There is no perfect dog... they all have faults sometimes as their owners it makes them harder to pick them apart because we love them. Faults don't mean they aren't still awesome dogs. 

What I see is he is needs more shoulder layback and depth of chest and is lacking proper rear angulation; I also agree that his topline is roached.

here is a good link to help you learn how to eval your dog:
American Pit Bull Terrier Network Pit Bull Encyclopedia A to Z about the APBT


----------



## pitbullmamanatl (Jun 1, 2010)

Patch-O-Pits said:


> There is a thread on faults already.... here you go:
> http://www.gopitbull.com/general-discussion/28793-photos-structure-faults.html
> 
> He is a cutie! How old is he?
> ...


Patches, I think the intent of this thread is a little different. BTK was talking about knowing your dog's faults on his show last night, as some people can be kennel blind. I think Rudy's intent is to get others to post their dogs and point out faults they notice on their own dog. It could be a very good thread just as long as there is no bashing of other dogs and nobody gets overly defensive.


----------



## Mach0 (Mar 28, 2010)

I think he's an awesome looking boy nonetheless.

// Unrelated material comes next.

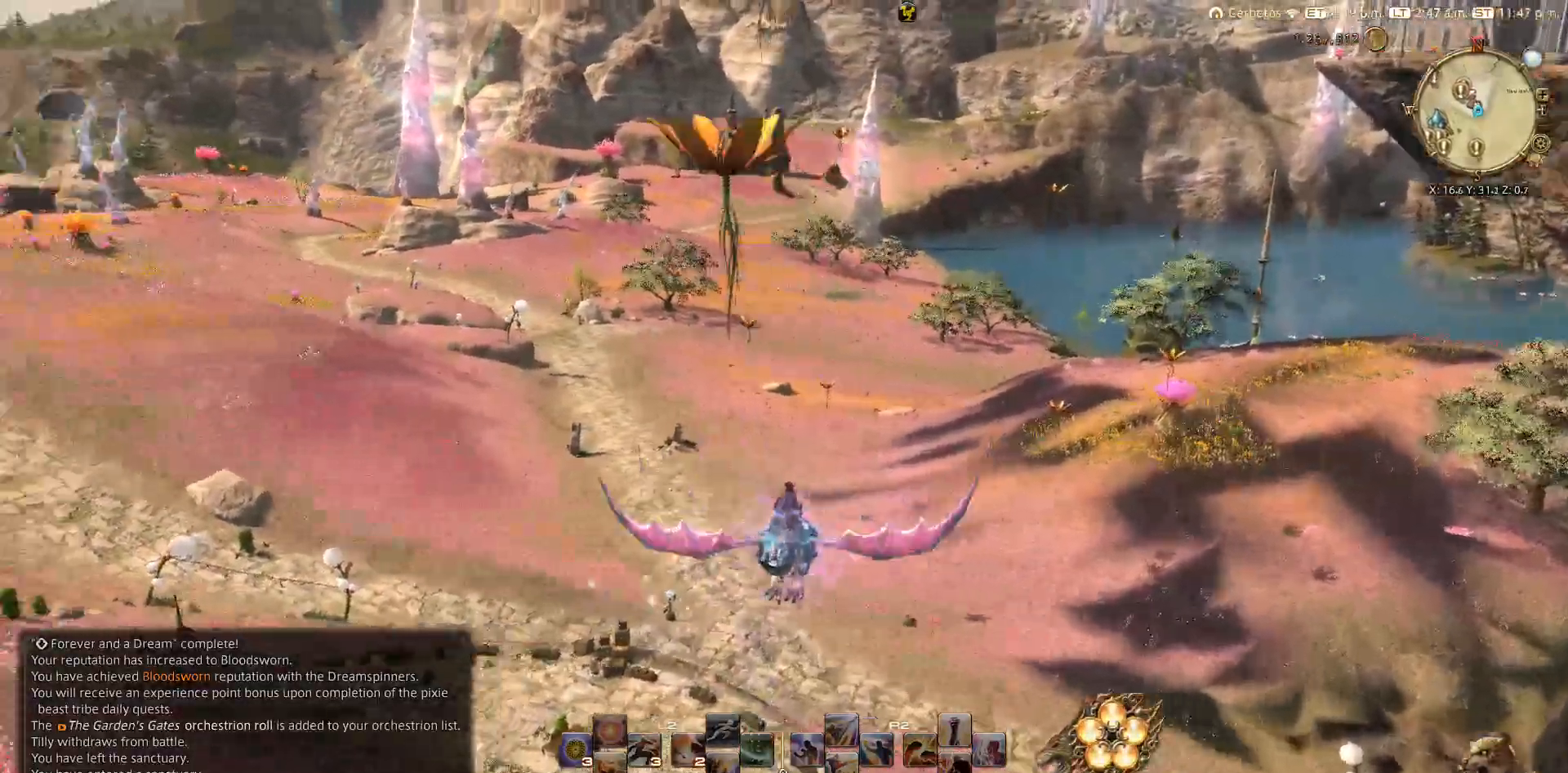
{"buttons": [], "left_stick": "up", "right_stick": "up-left", "events": [[450, "right_stick", "up-left"]]}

After doing some research, my boy has a slight roach but it's hard because it depends how he's standing.




























Slight e/w


----------



## Rudy4747 (Nov 29, 2009)

i show in ADBA and that is the Standard I know and that i am going by. I have been told that I should not stack his feet so far back be cause it causes his back to arch. So macho I would try and stack him with his feet streight under his hip joints, so that his hip joint would be a lined with the front of his rear paws.
ADBA standard Dooney"s head is a little to big.


----------



## Mach0 (Mar 28, 2010)

That was a natural stack. Thanks for the advice. I prob will never show him adba since he is obviously a bully, his head is too big, and his body structure probably won't allow for me to get him that lean without looking unhealthy. I might compete in something else like w/p or something. Who knows lol.


----------



## Black Rabbit (Nov 14, 2009)

Here's a few of Dosia

this one is natural stance









and my attempt at stacking, im not quite sure how to properly stack


















Dosia has a giant head lol poor boy, and his ears are huge, we should have cropped. Also his chest is very shallow and doesn't drop down nearly as far as it should. I'm pretty sure his under bite is a fault as well. His front looks pretty good but his feet could be a bit tighter. I'm not really sure about any other faults but comments are welcome


----------



## Patch-O-Pits (Jan 12, 2008)

I got the point of the thread, but too me it is pretty much the same as the other... the owner posts what they think and others chime in on it. I like to see threads like this though some who ask seem not to like the answers...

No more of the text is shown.